Why some Maine coastal communities are up in arms about aquaculture

From oyster farms to cultivated seaweed and farm-raised salmon, aquaculture is often described as essential to the economic future of Maine’s fisheries in the face of a changing ecosystem. Warming waters from climate change are pushing lobster farther Down East and have shut down the shrimp fishery, and threats such as ocean acidification and invasive green crabs are harming Maine’s natural fisheries.

But opposition to several proposed projects suggests the hardest part of getting into aquaculture might be getting past the neighbors. All along the coast, neighbors argue that pending aquaculture ventures will create too much noise, use too much energy, attract too many birds and obstruct their opportunities for boating or lobstering.

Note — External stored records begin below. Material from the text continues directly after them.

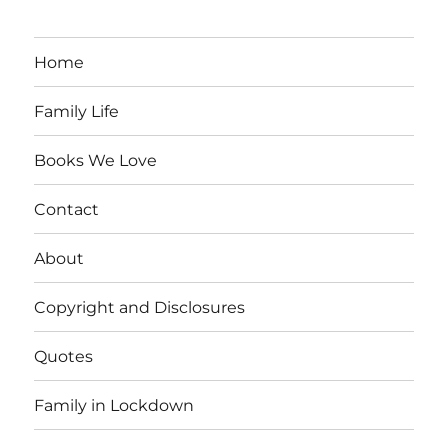
Home
Family Life
Books We Love
Contact
About
Copyright and Disclosures
Quotes
Family in Lockdown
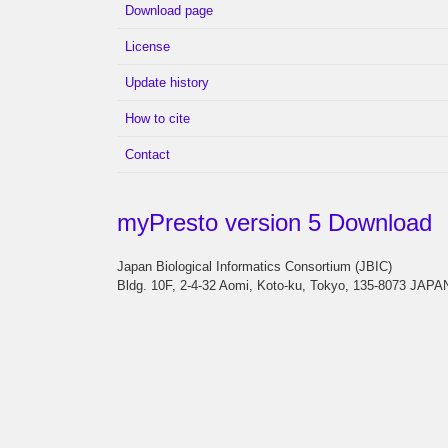
Download page
License
Update history
How to cite
Contact
myPresto version 5 Download
Japan Biological Informatics Consortium (JBIC)
Bldg. 10F, 2-4-32 Aomi, Koto-ku, Tokyo, 135-8073 JAPA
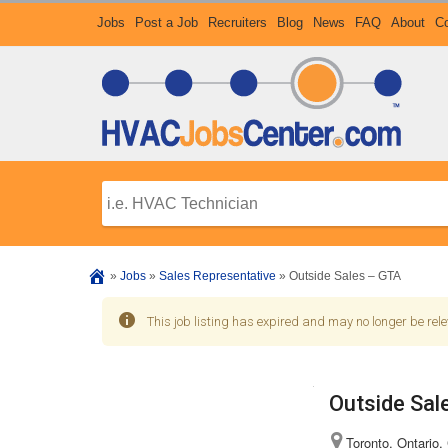
Jobs
Post a Job
Recruiters
Blog
News
FAQ
About
Co
»
Jobs
»
Sales Representative
»
Outside Sales – GTA
This job listing has expired and may no longer be rele
Outside Sal
Toronto, Ontario,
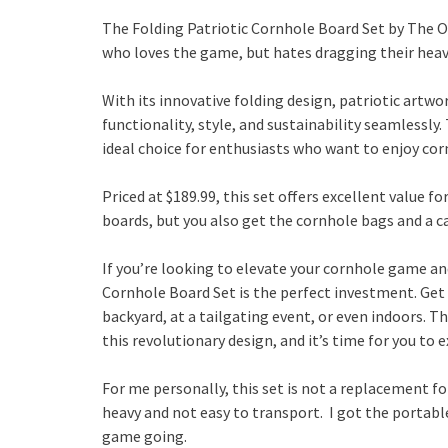
The Folding Patriotic Cornhole Board Set by The 
who loves the game, but hates dragging their hea
With its innovative folding design, patriotic artwo
functionality, style, and sustainability seamlessly
ideal choice for enthusiasts who want to enjoy co
Priced at $189.99, this set offers excellent value f
boards, but you also get the cornhole bags and a 
If you’re looking to elevate your cornhole game an
Cornhole Board Set is the perfect investment. Get r
backyard, at a tailgating event, or even indoors. 
this revolutionary design, and it’s time for you to
For me personally, this set is not a replacement f
heavy and not easy to transport. I got the portable
game going.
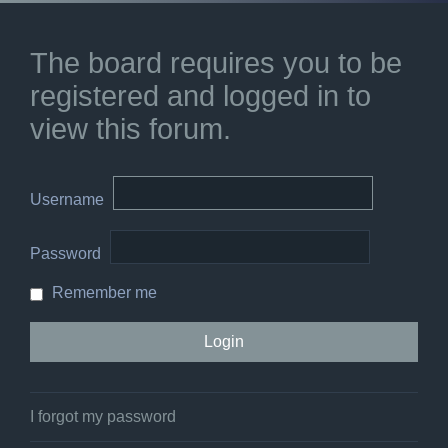
The board requires you to be
registered and logged in to
view this forum.
Username
Password
Remember me
I forgot my password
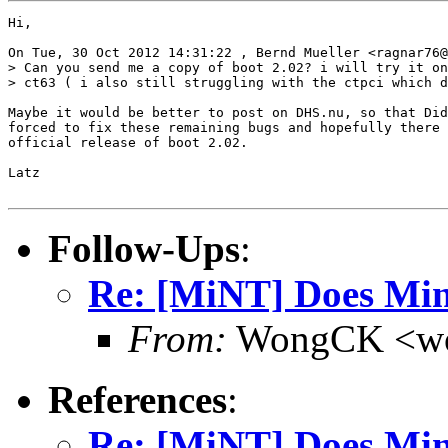
Hi,

On Tue, 30 Oct 2012 14:31:22 , Bernd Mueller <ragnar76@
> Can you send me a copy of boot 2.02? i will try it on
> ct63 ( i also still struggling with the ctpci which d
Maybe it would be better to post on DHS.nu, so that Did
forced to fix these remaining bugs and hopefully there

One questioned whether an oyster farm would make it hard for deer to swim from one point of land to another.

In Belfast, abutters to the land where Nordic Aquafarms hopes to put in a giant land-based farm to raise salmon have filed a lawsuit against the city, which they say hastily and secretly approved a zoning change the company needed to move forward.

In Brunswick, opponents of a proposed 40-acre oyster farm have hired not just attorneys, but a public relations expert, Crystal Canney, in the hopes of persuading the Department of Marine Resources not to approve the lease.